Abstract
This thesis argues that the human-animal divide plays a key role in the work of the writers Clarice Lispector and Jorie Graham, and that their explorations and complications of the divide in turn shed light on its persistence and the challenges that it poses for linguistic representation and for our understanding of human and animal alike.
The human-animal binary refers to the divide that separates the human from all other animal beings. On the one hand, this distinction seems insubstantial: humans are an animal species, and the intelligence and subjecthood of nonhuman animals are increasingly recognised in science and law. On the other, to suggest that no difference exists between humans and other animals is a foolishness similar to suggesting that no difference exists between any two species. Although some scholars have claimed that the division has outlived its usefulness, attempts to transcend the human-animal divide, both in scholarship and in literature, are paradoxically often those most plagued by the return of the binary they seek to overcome. The human-animal binary represents an energetic and restless distinction that, as Lispector’s and Graham’s work shows, cannot be finally resolved into either a simple division between human and animal or an undifferentiated continuity between two indistinct terms.
Lispector’s and Graham’s interest in writing about animals derives both from the mysterious self-worlds of animals and from a preoccupation with testing the limits of representation itself. Lispector and Graham make critical use of certain rhetorical strategies—specifically adynaton, defamiliarisation, and anthropomorphism—to imagine what it might be like to be the described animal without claiming to definitively state what that experience is.
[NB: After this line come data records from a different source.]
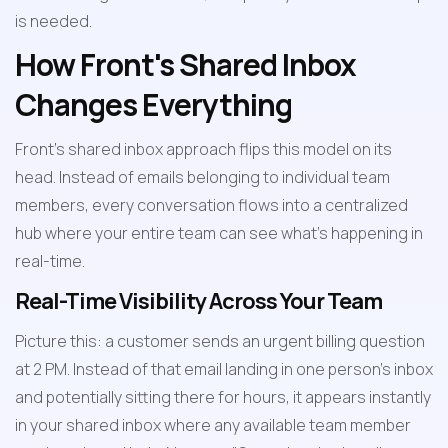
is needed.
How Front's Shared Inbox 
Changes Everything
Front's shared inbox approach flips this model on its 
head. Instead of emails belonging to individual team 
members, every conversation flows into a centralized 
hub where your entire team can see what's happening in 
real-time.
Real-Time Visibility Across Your Team
Picture this: a customer sends an urgent billing question 
at 2 PM. Instead of that email landing in one person's inbox 
and potentially sitting there for hours, it appears instantly 
in your shared inbox where any available team member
Further, they reciprocally consider the consequences of representing the human as animal: Graham worries about the possible loss of moral accountability entailed by a biological explanation of human selfhood, whereas Lispector seeks to dissolve the human subject into a wider continuum of animal life and matter as an alternative to humanising the world through symbolic thought and language. Comparing the authors’ works here makes conspicuous the implications of dismantling the human-animal binary and of shirking our moral responsibilities as humans.
Ultimately, this thesis concludes that, while authors like Lispector and Graham cannot eradicate the human-animal binary altogether, they can complicate and diversify what each of these terms—human and animal—represents.